Configures structlog once per process and returns a bound logger:

from verity_common.logging import setup_logging

logger = setup_logging("decay-engine", level="INFO")
logger.info("engine started", score_threshold=30)

Output (JSON):

{
  "service": "decay-engine",
  "event": "engine started",
  "score_threshold": 30,
  "level": "info",
  "timestamp": "2024-06-15T10:30:00.000000Z"
}

Processor Pipeline

The structlog pipeline applies these processors in order:

  1. merge_contextvars — Merges context variables (e.g. request ID)
  2. add_log_level — Adds level field
  3. TimeStamper(fmt="iso") — Adds ISO 8601 timestamp
  4. _add_trace_context — Injects trace_id and span_id from ContextVars
  5. StackInfoRenderer — Renders stack info if present
  6. format_exc_info — Formats exception tracebacks
  7. JSONRenderer — Outputs JSON

Trace Context

Distributed trace IDs are propagated via Python ContextVars:

from verity_common.logging import trace_id_var, span_id_var

trace_id_var.set("abc-123-trace")
span_id_var.set("def-456-span")
# Subsequent log entries will include trace_id and span_id

get_logger() -> BoundLogger

Returns the current structlog logger (must call setup_logging first):

from verity_common.logging import get_logger

logger = get_logger()
logger.warning("high decay score", principal_id="...", score=15)

PrintLoggerFactory

The logging module uses structlog.PrintLoggerFactory(sys.stdout) instead of structlog.stdlib.LoggerFactory. This avoids the add_logger_name crash that occurs when using PrintLoggerFactory with add_logger_name processor — see Troubleshooting.

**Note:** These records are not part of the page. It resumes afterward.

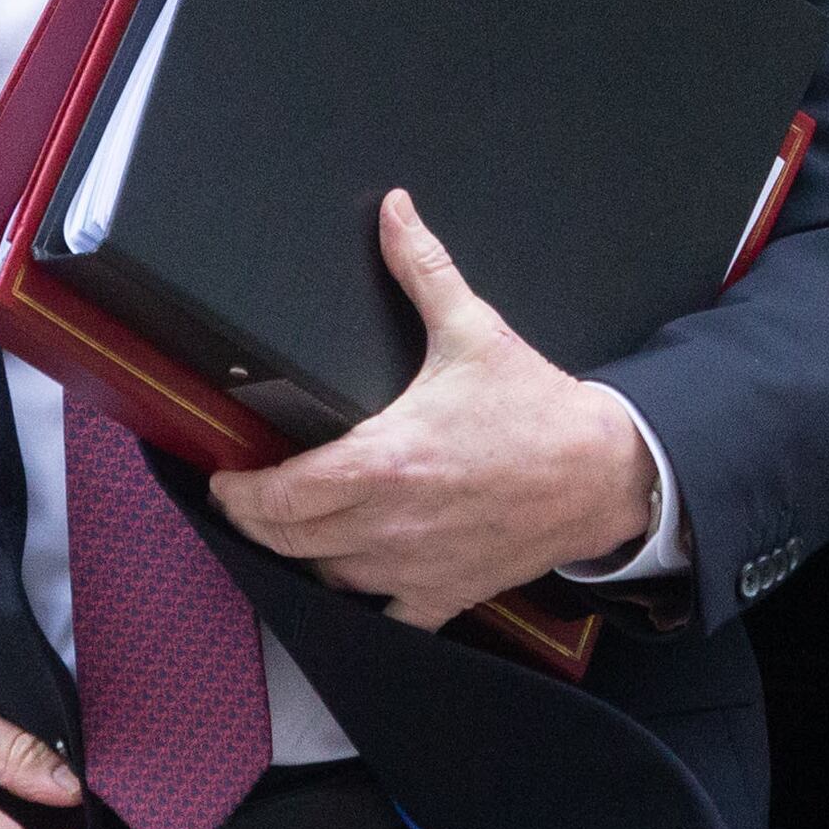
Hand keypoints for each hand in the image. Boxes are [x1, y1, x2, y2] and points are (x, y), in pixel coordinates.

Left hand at [208, 188, 659, 626]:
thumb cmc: (537, 408)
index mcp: (383, 460)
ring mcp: (413, 565)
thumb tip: (394, 211)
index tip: (225, 480)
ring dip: (302, 555)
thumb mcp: (474, 330)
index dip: (239, 493)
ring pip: (325, 578)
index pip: (280, 496)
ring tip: (294, 527)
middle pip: (288, 540)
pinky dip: (360, 600)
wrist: (604, 471)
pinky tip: (353, 575)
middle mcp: (388, 522)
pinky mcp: (443, 593)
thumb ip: (422, 270)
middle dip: (256, 522)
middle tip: (244, 501)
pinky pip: (382, 617)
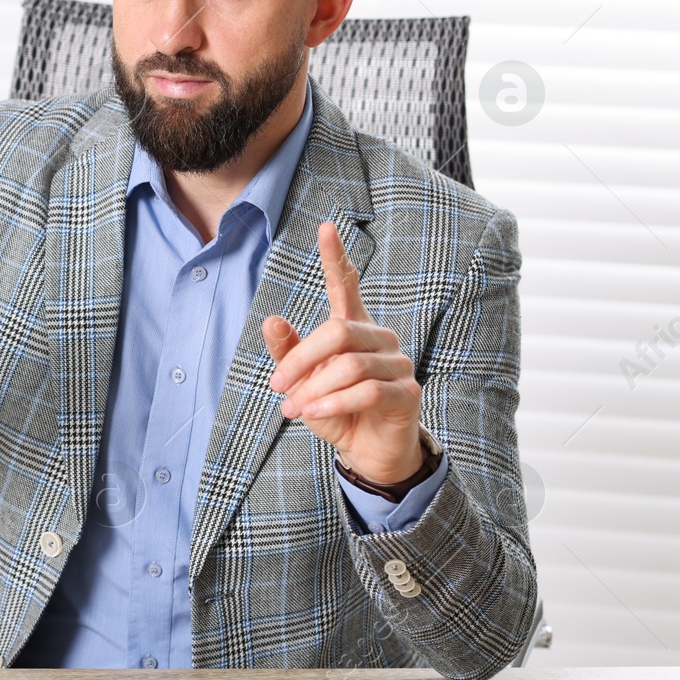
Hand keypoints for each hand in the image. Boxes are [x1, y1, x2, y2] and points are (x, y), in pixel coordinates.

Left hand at [262, 222, 423, 483]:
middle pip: (337, 332)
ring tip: (294, 409)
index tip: (326, 228)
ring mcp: (398, 364)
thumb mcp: (303, 383)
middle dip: (301, 360)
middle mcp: (379, 338)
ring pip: (350, 365)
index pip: (345, 285)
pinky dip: (335, 403)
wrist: (367, 452)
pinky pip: (368, 390)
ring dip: (315, 389)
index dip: (336, 257)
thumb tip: (272, 319)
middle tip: (277, 386)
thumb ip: (289, 354)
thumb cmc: (334, 409)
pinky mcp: (408, 392)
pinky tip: (316, 413)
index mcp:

schemas.py — Kafka Event Schemas

Pydantic models defining the structure of all Kafka events flowing through the platform.

Schema Kafka Topic Description
RawEvent verity.events.raw.{platform} Raw audit event from a connector
NormalisedEvent verity.events.normalised Enriched event with resolved principal/asset IDs
ScoreUpdatedEvent verity.scores.updated Decay score computation result
ReviewCreatedEvent verity.reviews.created New review packet generated
ReviewDecidedEvent verity.reviews.decided Human decision on a review
RemediationCompletedEvent verity.remediation.completed Result of a remediation action
AuditEvent verity.audit.trail Immutable audit trail event for ClickHouse

Example: Publishing a NormalisedEvent

from verity_common.schemas import NormalisedEvent

event = NormalisedEvent(
    event_id="evt-123",
    occurred_at=datetime.utcnow(),
    principal_id=principal_uuid,
    asset_id=asset_uuid,
    platform="fabric",
    operation="SELECT",
    rows_touched=1500,
    duration_ms=230,
)

await producer.send("verity.events.normalised", value=event.model_dump(mode="json"))